• [Tasks to perform]:
1. Answer these questions using the excerpt on viewing of 13RW:
(a) How many respondents were classed as viewers?
(b) How many viewers reported watching all of the episodes?
(c) How many items were on the list given to non-viewers?
2. Rewrite the 13RW viewing excerpt from "Complete Season Viewed." to "of season 1.", substituting "respondents" for "participants".
3. Resume the 13RW viewing excerpt after its final sentence.

Viewers and Non-Viewers. All respondents were asked if they had watched season 1 of 13RW. This question divided the sample into “viewers” (n = 471) or “non-viewers” (n = 629).

Complete Season Viewed. Each participant who indicated that they watched the show was asked how many episodes they watched. The data was skewed toward those who reported watching all of the episodes (n = 296, 63%). Another 30 participants (6%) watched 9–12 episodes, 46 participants (10%) watched five to eight episodes, 63 participants (13%) watched two to four episodes, 30 participants (6%) watched only 1 episode, and six participants (1%) watched part of one episode. Given that 63% of viewers reporting that they had watched all of the episodes, we created a dichotomous variable for viewers who viewed all (1) or less than all (0) of the episodes of season 1.

Viewing Decisions and Reasons. We examined viewing decisions with a series of separate questions for non-viewers and viewers. Non-viewers were asked why they decided not to watch the show and could select all the reasons that applied from a 17-item list. Examples of items were “I wasn’t interested in the story or subject matter,” “I didn’t feel the topics covered were relevant to my life,” and “I heard that the content was graphic.” Similarly, viewers were asked why they chose to watch the show and could select all the reasons that applied from an 18-item list. Examples of items for viewers were “The show was relevant to my life,” and “it covered important subject matter that people my age should know more about.” For a complete listing of response options, please see Lauricella et al. (2018).

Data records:
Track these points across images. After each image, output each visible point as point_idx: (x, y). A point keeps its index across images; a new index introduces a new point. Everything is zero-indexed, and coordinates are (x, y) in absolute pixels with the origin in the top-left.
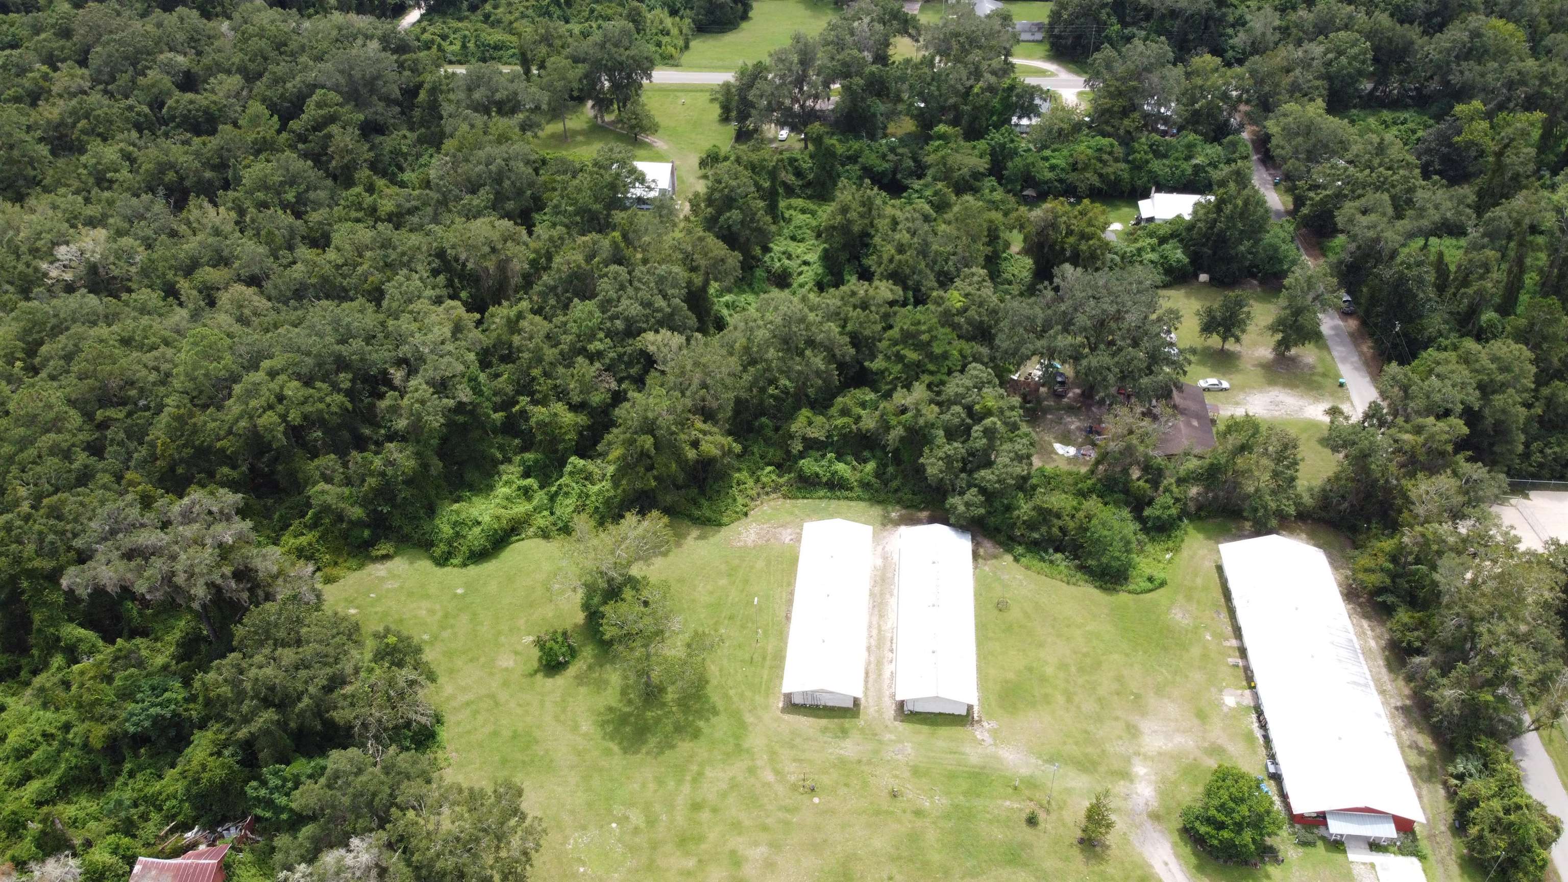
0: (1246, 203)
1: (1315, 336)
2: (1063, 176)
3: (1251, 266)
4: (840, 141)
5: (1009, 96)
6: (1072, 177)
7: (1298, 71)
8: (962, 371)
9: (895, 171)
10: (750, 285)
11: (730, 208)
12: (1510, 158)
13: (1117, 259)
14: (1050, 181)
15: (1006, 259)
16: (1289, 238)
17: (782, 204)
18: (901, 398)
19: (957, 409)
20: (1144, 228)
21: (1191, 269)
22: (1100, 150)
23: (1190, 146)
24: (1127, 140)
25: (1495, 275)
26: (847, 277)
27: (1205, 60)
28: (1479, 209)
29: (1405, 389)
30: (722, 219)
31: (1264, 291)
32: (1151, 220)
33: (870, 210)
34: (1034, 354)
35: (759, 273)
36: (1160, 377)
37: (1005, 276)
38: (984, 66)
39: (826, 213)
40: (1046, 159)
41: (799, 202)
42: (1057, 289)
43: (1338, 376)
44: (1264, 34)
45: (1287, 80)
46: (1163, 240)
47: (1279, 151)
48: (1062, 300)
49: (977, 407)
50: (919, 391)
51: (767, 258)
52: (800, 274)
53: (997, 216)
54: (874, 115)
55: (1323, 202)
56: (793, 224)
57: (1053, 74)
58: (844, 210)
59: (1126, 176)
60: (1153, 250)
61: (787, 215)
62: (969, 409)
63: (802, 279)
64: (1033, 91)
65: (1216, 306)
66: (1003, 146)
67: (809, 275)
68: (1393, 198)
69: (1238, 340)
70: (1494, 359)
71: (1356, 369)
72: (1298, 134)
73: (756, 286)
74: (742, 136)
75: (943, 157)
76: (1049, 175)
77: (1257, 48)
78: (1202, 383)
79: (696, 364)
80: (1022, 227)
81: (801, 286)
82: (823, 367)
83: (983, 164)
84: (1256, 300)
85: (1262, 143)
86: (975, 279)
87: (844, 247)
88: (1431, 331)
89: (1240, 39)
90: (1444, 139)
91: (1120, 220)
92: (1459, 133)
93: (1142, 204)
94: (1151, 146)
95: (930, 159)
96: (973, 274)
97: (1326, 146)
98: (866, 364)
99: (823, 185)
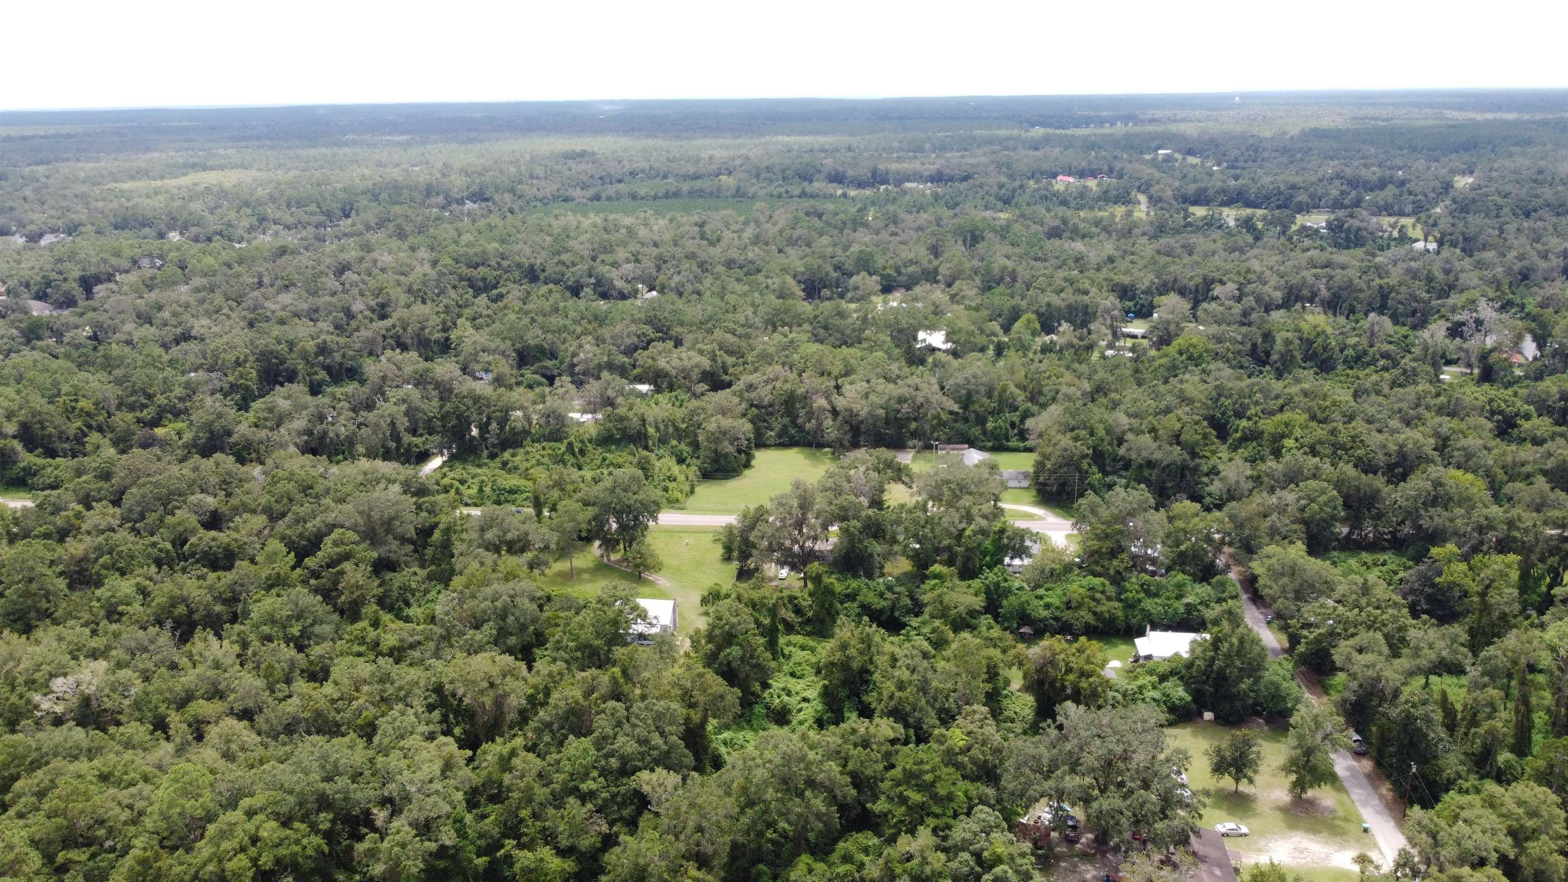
0: (1242, 641)
1: (1330, 778)
2: (1058, 614)
3: (1255, 704)
4: (839, 580)
5: (1000, 539)
6: (1067, 615)
7: (1274, 516)
8: (968, 814)
9: (893, 609)
10: (749, 722)
11: (730, 644)
12: (1493, 598)
13: (1119, 697)
14: (1046, 619)
15: (1006, 696)
16: (1289, 676)
17: (782, 640)
18: (905, 844)
19: (965, 856)
20: (1143, 666)
21: (1194, 707)
22: (1092, 589)
23: (1180, 586)
24: (1118, 579)
25: (1504, 715)
26: (847, 714)
27: (1184, 506)
28: (1475, 648)
29: (1434, 835)
30: (722, 655)
31: (1272, 729)
32: (1149, 657)
33: (869, 647)
34: (1042, 796)
35: (759, 709)
36: (1176, 822)
37: (1007, 713)
38: (975, 510)
39: (825, 650)
40: (1040, 598)
41: (798, 639)
42: (1060, 727)
43: (1360, 820)
44: (1237, 482)
45: (1265, 524)
46: (1163, 678)
47: (1267, 591)
48: (1066, 738)
49: (986, 854)
50: (925, 837)
51: (766, 695)
52: (800, 710)
53: (996, 653)
54: (871, 555)
55: (1318, 640)
56: (793, 660)
57: (1041, 518)
58: (844, 647)
59: (1120, 614)
60: (1154, 688)
61: (786, 652)
62: (978, 856)
63: (801, 716)
64: (1022, 534)
65: (1224, 745)
66: (997, 585)
67: (809, 712)
68: (1387, 637)
69: (1251, 781)
70: (1520, 803)
71: (1378, 812)
72: (1283, 574)
73: (754, 722)
74: (743, 574)
75: (939, 596)
76: (1044, 613)
77: (1232, 495)
78: (1221, 828)
79: (692, 805)
80: (1021, 664)
81: (801, 723)
82: (824, 809)
83: (979, 602)
84: (1264, 738)
85: (1250, 583)
86: (977, 716)
87: (844, 683)
88: (1449, 773)
89: (1215, 487)
90: (1427, 580)
91: (1118, 657)
92: (1440, 574)
93: (1138, 641)
94: (1142, 586)
95: (926, 598)
96: (975, 712)
97: (1312, 586)
98: (869, 805)
99: (822, 621)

• [Expected outputs]:
1.
(a) 471
(b) 296 (63%)
(c) 17

2.
Complete Season Viewed. Each participant who indicated that they watched the show was asked how many episodes they watched. The data was skewed toward those who reported watching all of the episodes (n = 296, 63%). Another 30 respondents (6%) watched 9–12 episodes, 46 respondents (10%) watched five to eight episodes, 63 respondents (13%) watched two to four episodes, 30 respondents (6%) watched only 1 episode, and six respondents (1%) watched part of one episode. Given that 63% of viewers reporting that they had watched all of the episodes, we created a dichotomous variable for viewers who viewed all (1) or less than all (0) of the episodes of season 1.

3.
Social Anxiety. We measured social anxiety using a 10-item measure from La Greca et al. (1988; Social Anxiety Scale for Children). Participants answered each item using a 5-point Likert scale anchored by (1) strongly disagree and (5) strongly agree. Example questions include “I worry about doing something new in front of other kids,” “I am afraid that other kids will not like me,” “I am quiet when I’m with a group of kids.” A principal components analysis indicated that all items factored together. Thus, we summed and averaged the items to create an average social anxiety score, with higher scores indicating higher levels of social anxiety (M = 3.05, SD = 1.03). This measure was reliable (α = 0.94).

Resilience. Resilience was measured using an 18-item measure from the Institute of Education Science’s measure of resilience (Internal Resilience Assets; Hanson and Kim, 2007). As above, response options for each item were presented on a 5-point Likert-type scale anchored by (1) strongly disagree and (5) strongly agree. Example items that were presented to respondents were “When I need help, I can find someone to talk to” and “I understand my moods and feelings.” A principal components analysis indicated that all items factored together. Thus, we summed and averaged the items to create an average resilience score, with higher scores indicating higher levels of resilience (M = 3.90, SD = 0.68). This measure was reliable (α = 0.94).

Loneliness. Loneliness was measured using an 8-item measure from Roberts et al. (1993; Brief Measure of Loneliness for Adolescents) measure of loneliness. Response options for each item were presented on a 5-point Likert-type scale anchored by (1) strongly disagree and (5) strongly agree. Examples of items that were presented to respondents related to loneliness were “I lack companionship” and “I often feel isolated.” A principal components analysis indicated that all items factored together. Thus, we summed and averaged the items to create an average loneliness score, with higher scores indicating higher levels of loneliness, (M = 2.57, SD = 0.82). This measure was reliable (α = 0.84).

Age. Respondents ranged in age from 13 to 22 (M = 17.32, SD = 2.91).

Gender. Respondents indicated their gender as either male (30.27%; n = 333) or female (69.72%; n = 767).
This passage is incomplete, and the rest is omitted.